Top of Selected text

# Need CAT Loader and skids for a nice job in Chicago Burbs



## CookCook20

I am in need of (1) Cat Loader and (2) Cat Skid steers with pushers for a nice property in the Near West Burbs of Chicago. Every time we service this property the equipment is usually onsite 12-48 hours straight. Must be CAT though. 708-237-0300 or email [email protected]


----------



## Philbilly2

Is it the Cat plant in Montgomery?


----------



## CookCook20

No it is not.


----------



## leigh

Well that turns this into a wacky ,stay away offer lol


----------



## Phil1747

leigh said:


> Well that turns this into a wacky ,stay away offer lol


Nah... Some places want a specific brand on site for the PR end of it. Buddy did a job at a equipment plant replaceing storm manholes had to use their equipment not his that was another brand


----------



## Philbilly2

Phil1747 said:


> Nah... Some places want a specific brand on site for the PR end of it. Buddy did a job at a equipment plant replaceing storm manholes had to use their equipment not his that was another brand


I drove a Kubota K008 threw the CAT plant in Montgomery to do some remodel work back in the day. They did not make a machine small enough to access the area we were working in. CAT would not let us threw the gate the first day.

Uppers were pissed... employees were cheering and clapping.


----------



## leigh

Phil1747 said:


> Nah... Some places want a specific brand on site for the PR end of it. Buddy did a job at a equipment plant replaceing storm manholes had to use their equipment not his that was another brand





Philbilly2 said:


> I drove a Kubota K008 threw the CAT plant in Montgomery to do some remodel work back in the day. They did not make a machine small enough to access the area we were working in. CAT would not let us threw the gate the first day.

Bottom of Selected text
Top of Extracted material

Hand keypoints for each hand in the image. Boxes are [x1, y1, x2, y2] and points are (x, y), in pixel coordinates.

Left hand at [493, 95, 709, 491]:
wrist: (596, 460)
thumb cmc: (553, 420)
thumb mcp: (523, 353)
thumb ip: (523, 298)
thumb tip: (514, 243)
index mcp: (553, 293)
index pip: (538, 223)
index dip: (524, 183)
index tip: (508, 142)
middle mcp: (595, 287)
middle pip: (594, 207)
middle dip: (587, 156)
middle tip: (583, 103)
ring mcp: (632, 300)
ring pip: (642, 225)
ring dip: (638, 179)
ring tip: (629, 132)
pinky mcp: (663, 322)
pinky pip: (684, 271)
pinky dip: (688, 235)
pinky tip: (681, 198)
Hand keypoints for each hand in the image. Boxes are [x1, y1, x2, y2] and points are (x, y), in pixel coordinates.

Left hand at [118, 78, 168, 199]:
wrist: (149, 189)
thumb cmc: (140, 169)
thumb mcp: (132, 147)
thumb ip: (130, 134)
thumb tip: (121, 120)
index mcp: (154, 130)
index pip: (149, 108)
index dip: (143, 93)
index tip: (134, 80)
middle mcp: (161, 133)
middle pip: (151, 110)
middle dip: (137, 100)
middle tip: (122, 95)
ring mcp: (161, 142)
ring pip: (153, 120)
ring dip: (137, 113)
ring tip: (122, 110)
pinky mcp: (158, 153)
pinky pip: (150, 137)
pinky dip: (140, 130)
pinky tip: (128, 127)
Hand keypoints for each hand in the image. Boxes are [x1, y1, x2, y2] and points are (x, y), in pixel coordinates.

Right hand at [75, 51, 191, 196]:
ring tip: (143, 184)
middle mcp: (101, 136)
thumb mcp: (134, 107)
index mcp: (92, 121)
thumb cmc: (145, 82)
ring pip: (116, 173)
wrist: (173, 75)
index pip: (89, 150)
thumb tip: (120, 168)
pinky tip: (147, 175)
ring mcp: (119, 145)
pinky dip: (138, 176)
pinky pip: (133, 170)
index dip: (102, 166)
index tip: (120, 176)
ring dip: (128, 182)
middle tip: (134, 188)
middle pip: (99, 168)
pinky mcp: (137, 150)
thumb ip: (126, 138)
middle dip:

Bottom of Extracted material

### Using the information:
[1] From the forum thread about CAT equipment, reproduce the part that opens with the words containing "I am in need" and closes with "plant in Montgomery?".
[2] List every distinct username that appears as a poster in the forum thread about CAT equipment.
[3] Summarize the forum thread about CAT equipment in two sentences.

### List of answers:
[1]
I am in need of (1) Cat Loader and (2) Cat Skid steers with pushers for a nice property in the Near West Burbs of Chicago. Every time we service this property the equipment is usually onsite 12-48 hours straight. Must be CAT though. 708-237-0300 or email [email protected]


----------



## Philbilly2

Is it the Cat plant in Montgomery?

[2]
CookCook20
Philbilly2
leigh
Phil1747

[3] A poster is looking for one Cat loader and two Cat skid steers with pushers for a property in the Near West suburbs of Chicago, adding that the equipment must be CAT. Replies discuss the brand requirement: one notes that some places want a specific brand on site for public relations, and another recalls driving a Kubota K008 through the CAT plant in Montgomery, where CAT would not let them through the gate the first day.